Exercise details =>
In the data below, express the lines from the one containing "نمایشگاه آب و تاسیسات آب و فاضلاب ایران" through the one containing "المللی تهران برگزار می گردد.", inclusive, as a JSON list of strings with one string per line, omitting any blank lines.

=-=-=

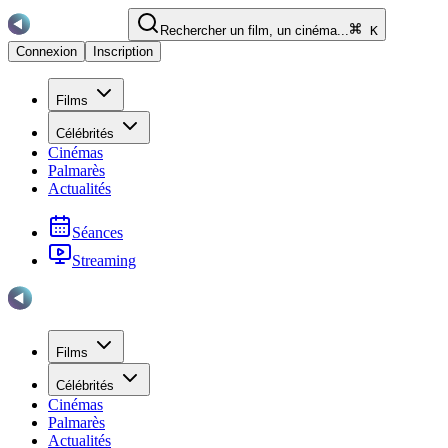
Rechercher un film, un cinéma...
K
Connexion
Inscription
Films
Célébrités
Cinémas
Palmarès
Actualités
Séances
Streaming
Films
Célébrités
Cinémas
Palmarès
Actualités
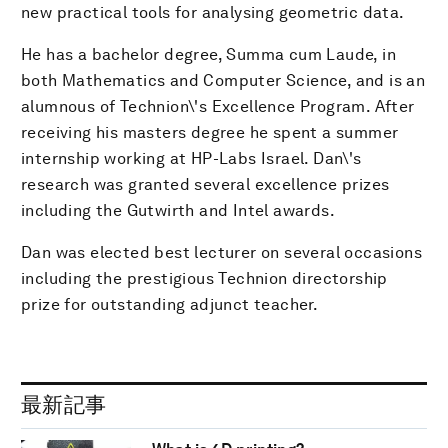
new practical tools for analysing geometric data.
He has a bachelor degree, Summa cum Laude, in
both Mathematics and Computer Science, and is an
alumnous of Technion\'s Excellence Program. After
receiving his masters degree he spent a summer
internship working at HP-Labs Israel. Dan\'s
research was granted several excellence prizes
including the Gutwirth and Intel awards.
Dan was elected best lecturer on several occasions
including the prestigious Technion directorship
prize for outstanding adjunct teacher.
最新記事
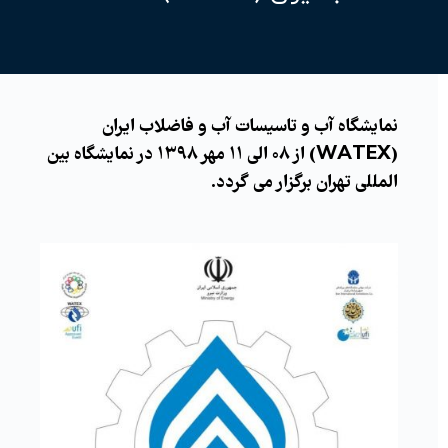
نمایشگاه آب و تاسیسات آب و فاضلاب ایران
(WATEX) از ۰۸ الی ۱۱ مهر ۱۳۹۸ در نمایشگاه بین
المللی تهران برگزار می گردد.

=-=-=

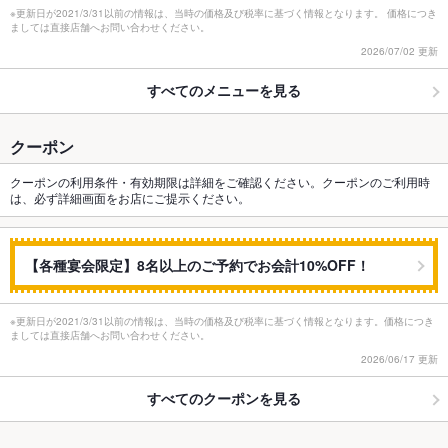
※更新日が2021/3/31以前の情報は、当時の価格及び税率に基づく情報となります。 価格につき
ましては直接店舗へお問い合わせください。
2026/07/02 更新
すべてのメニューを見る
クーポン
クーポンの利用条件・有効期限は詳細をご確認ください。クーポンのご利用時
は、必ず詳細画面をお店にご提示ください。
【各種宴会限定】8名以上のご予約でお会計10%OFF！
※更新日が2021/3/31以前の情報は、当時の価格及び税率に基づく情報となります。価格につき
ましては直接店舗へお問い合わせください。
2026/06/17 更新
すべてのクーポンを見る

=-=-=

Result of the exercise =>
[
  "نمایشگاه آب و تاسیسات آب و فاضلاب ایران",
  "(WATEX) از ۰۸ الی ۱۱ مهر ۱۳۹۸ در نمایشگاه بین",
  "المللی تهران برگزار می گردد."
]